4.3.2. Model Results Analysis

The selection of the SEM model indicates that the spatial dependence of influencing factors for carbon emissions in the construction industry exists within the error term. In the Table 5, LAMBDA stands for the spatial autoregressive coefficient (λ) in the error term. The significance test of the coefficient only failed in 2014 and 2015, proving that for the remaining years, the null hypothesis that there is no spatial correlation effect in carbon emissions from the Chinese construction industry should be rejected under a significance level of 1–10%. This suggests that carbon emissions in China’s construction industry exhibit a certain degree of spatial dependence, being easily influenced by the emissions from neighboring regions.
Following 10 simulations, in terms of spatial correlation, both the number of employees (NE) and patents granted (PG) pass the significance test eight times while the mean test coefficient for NE (0.552) is greater than that of PG (−0.085), showing that NE has the highest spatial correlation. This is trailed by the technical equipment rate (TR) and the construction industry’s gross production (GP). Conversely, the urbanization rate (UR) exhibits the weakest spatial correlation, only meeting significance thresholds three times. With regard to influence directionality, NE, GP, and UR all indicate a positive association with carbon emissions, underscoring their role in amplifying emissions. Contrastingly, PG, representing technological innovation capabilities, demonstrates a negative correlation with carbon emissions, indicating its efficacy in mitigating emissions. Specifically, the correlation of TR transitioned from a positive stance before 2018 to a negative one post that year, signifying an evolution in its impact on carbon emissions from an initial boost to subsequent restraint.

5. Discussion

This study conducts a spatial econometric analysis of the carbon emissions in the construction industry across 30 provinces in China from 2011 to 2020. The findings suggest that over the decade, regions with high carbon emissions have progressively shifted from the northern, central, and eastern coastal areas, consolidating into a circular pattern in the central region, characterized by a “Belt–Ring–Dot” spatial distribution. Concurrently, the central region exhibits a gradual decrease in carbon emissions from south to north. Moreover, the western provinces have lower carbon emissions compared to the eastern ones, with the rate of increase in emissions slowing as one moves eastward. This indicates substantial disparities in carbon emissions across provinces and displays inconsistent reduction trajectories. While many provinces have made commendable strides in reducing emissions, a select few grapple with considerable emission challenges.
Global spatial autocorrelation results further affirm a discernible positive correlation in carbon emissions of the construction industry. Drawing from economic, societal, population, technological, and innovative lenses, we employed five key indicators: the gross product of the construction industry (GP), the number of employees (NE), urbanization rates (UR), technical equipment rate (TR), and patents granted (PG). These factors informed the formulation of a spatial error model to reveal three distinct directional impacts: stimulatory effect, inhibitory effect, and special effect. In light of the results, we propose specific recommendations for differentiated carbon emissions reduction, aiming to promote the green, healthy, and sustainable development of the construction industry and achieve “Dual Carbon Targets”.

5.1. Aggravating Effect

5.1.1. The Gross Product (GP)

The construction industry, recognized as a foundational pillar of the national economy, has experienced a continuous expansion in its operational and production capacities. This expansion is consistently reflected in the industry’s increasing total output value over time. Such a trend underscores a direct correlation between the industry’s developmental progress and its economic contribution. Data from the table show that since 2016, higher construction output has escalated carbon emissions. Essentially, the more advanced the industry becomes, the greater the energy consumption and carbon output, with the impact growing progressively. This is consistent with the research findings of Shi et al. (2023) [53]. Owing to the aggravating effect of surrounding areas, it also indirectly affects the local carbon emissions. Therefore, while adjusting the industry structure for the development of the construction sector, it is essential to accelerate the enhancement of its energy efficiency.
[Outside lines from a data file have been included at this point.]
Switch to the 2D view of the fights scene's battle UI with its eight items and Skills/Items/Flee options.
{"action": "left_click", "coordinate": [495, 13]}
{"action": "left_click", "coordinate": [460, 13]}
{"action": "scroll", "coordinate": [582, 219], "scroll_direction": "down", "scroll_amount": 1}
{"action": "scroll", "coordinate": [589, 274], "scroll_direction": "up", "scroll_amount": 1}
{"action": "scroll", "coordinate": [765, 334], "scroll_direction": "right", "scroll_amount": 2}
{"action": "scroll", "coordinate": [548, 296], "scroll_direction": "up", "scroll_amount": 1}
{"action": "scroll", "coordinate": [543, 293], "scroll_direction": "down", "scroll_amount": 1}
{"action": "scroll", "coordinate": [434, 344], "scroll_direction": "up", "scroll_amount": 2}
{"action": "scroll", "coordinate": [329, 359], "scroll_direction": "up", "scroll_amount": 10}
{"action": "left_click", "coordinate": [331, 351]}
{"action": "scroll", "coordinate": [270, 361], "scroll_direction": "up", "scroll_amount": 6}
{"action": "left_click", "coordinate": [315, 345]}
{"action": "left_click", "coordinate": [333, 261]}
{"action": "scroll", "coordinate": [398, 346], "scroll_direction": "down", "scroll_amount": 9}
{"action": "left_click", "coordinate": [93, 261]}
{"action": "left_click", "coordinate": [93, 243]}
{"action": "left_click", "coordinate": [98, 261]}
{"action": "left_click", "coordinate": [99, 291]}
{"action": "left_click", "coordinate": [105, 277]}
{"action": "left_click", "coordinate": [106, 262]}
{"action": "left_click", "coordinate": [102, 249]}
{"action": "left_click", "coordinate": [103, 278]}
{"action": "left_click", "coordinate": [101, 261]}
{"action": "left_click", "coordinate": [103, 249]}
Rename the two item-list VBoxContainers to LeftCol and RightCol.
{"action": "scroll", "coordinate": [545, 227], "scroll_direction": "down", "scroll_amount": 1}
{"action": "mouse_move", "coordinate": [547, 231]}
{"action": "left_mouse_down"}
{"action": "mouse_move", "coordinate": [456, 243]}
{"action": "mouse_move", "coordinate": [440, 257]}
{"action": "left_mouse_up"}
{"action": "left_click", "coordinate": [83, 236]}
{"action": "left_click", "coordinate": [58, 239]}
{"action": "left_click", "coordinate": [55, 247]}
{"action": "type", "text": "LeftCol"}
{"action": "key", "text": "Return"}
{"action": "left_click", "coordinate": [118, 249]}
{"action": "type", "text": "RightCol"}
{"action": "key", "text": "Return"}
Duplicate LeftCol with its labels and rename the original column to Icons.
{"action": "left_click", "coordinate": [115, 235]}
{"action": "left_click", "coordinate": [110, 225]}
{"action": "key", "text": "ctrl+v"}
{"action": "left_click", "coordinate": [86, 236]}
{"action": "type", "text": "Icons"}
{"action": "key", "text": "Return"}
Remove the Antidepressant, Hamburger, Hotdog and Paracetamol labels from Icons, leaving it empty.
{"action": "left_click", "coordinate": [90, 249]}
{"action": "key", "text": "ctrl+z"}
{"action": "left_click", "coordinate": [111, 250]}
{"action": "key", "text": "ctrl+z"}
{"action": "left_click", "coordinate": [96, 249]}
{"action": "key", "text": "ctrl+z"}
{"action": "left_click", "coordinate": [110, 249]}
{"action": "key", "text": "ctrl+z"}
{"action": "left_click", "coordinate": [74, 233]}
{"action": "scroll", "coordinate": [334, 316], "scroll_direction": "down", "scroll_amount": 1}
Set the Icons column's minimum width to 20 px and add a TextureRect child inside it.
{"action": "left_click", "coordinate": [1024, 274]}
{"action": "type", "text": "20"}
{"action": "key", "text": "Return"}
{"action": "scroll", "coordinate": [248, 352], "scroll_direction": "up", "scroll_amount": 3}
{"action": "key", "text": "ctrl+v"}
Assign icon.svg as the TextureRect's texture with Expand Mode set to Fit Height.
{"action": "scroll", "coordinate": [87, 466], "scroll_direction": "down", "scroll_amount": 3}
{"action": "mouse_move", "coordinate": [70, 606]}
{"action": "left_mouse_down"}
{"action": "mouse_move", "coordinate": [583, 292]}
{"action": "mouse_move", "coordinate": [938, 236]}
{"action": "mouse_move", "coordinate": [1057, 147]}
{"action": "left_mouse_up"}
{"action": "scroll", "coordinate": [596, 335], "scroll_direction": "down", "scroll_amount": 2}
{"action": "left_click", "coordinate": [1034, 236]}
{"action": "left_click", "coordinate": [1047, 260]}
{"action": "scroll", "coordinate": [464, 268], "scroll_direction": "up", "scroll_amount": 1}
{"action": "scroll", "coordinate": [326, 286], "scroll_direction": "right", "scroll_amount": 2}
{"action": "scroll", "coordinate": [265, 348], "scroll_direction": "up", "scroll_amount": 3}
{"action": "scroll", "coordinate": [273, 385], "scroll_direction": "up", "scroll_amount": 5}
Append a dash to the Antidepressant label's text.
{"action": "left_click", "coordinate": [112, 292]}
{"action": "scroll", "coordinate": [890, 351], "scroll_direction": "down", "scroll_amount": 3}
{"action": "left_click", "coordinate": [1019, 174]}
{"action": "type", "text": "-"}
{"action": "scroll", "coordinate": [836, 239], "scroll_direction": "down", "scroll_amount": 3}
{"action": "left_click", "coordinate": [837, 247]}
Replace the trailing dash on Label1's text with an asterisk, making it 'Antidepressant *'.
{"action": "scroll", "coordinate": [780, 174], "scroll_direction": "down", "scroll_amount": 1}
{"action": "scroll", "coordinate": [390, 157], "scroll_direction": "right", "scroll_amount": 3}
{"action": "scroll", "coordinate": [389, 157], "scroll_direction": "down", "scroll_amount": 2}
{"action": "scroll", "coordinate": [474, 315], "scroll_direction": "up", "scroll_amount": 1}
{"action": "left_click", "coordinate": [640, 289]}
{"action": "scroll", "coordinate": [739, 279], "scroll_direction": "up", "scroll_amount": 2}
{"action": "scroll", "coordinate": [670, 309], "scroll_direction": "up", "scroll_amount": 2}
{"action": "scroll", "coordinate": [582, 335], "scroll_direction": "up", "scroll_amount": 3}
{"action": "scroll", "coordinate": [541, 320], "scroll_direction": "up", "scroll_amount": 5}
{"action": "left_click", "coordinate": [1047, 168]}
5.1.2. The Number of employees (NE)

NE in construction activities has shown a proportional relationship with carbon emissions in the construction industry for eight consecutive years since 2010. That is, the more people involved in construction activities, the higher the carbon emissions. Given that value creation in the construction industry is reliant on labor, the strength of the labor force directly influences the industry’s economic growth, subsequently affecting the volume of carbon emissions [54]. Construction workers, often relocating to align with the location of their projects, inherently exhibit a notable degree of mobility. This increased mobility can subsequently escalate demands for housing, transportation, food, and infrastructure, indirectly leading to an uptick in carbon emissions [55].
However, the impact coefficient has been gradually decreasing since 2013, indicating that the influence of NE is progressively diminishing. Moreover, starting from 2019, this factor does not pass significance testing. A possible explanation might be that, with the continuous advancement of technological levels and rising mechanization, even with fewer laborers, there is an elevation in productivity. This increased efficiency in creating more industrial value might, in turn, lead to a rise in carbon emissions. As a result of the cumulative impacts of various factors, its inherent influence begins to wane. This decline became particularly pronounced at the end of 2019 due to the emergence of the novel coronavirus in Wuhan. The subsequent nationwide outbreak in 2020 resulted in widespread shutdowns, gravely affecting construction projects. With construction workers ceasing their movement, the spatial interactivity was lost, leading to the complete loss of their spatial influence. Liu et al. (2022) also believe that the novel coronavirus had a certain impact on the reduction in carbon emissions [56].

5.2. Inhibitory Effect

Only the patents granted (PG) factor has an inhibiting effect on carbon emissions. PG allows technological innovations to be directly transformed into production factors. Safeguarding and enhancing the adoption of digital, modular, information-driven, and eco-friendly technologies in construction serves as a pivotal catalyst, driving the industry’s evolution and modernization. According to the table, with few exceptions, there is an inverse relationship between PG and carbon emissions in the construction industry. That is, the greater the number of patents granted, the less the carbon emissions. This underscores the significant role of technological innovation, as represented by PG, in curbing carbon emissions. By obtaining PG, construction companies can continuously develop and apply new energy-saving and emission-reduction technologies, processes, equipment, and materials, enhancing energy utilization efficiency and reducing carbon emissions. However, Zhang et al. (2020) consider that once energy consumption exceeds a critical level, the promoting effect of technological innovation on carbon emissions reduction will turn into an inhibiting effect [57]. Additionally, this indicator possesses a certain spatial spillover effect, signifying that innovative collaboration in the construction industry across neighboring provinces can pool more intelligence and resources. They can collaboratively develop advanced carbon emission reduction technologies, engage in technology sharing, and accelerate technological exchanges, achieving the goal of energy savings and emission reductions at the source. This is consistent with the view of Dong et al. [58].

5.3. Special Effect

5.3.1. The Urbanization Rate (UR)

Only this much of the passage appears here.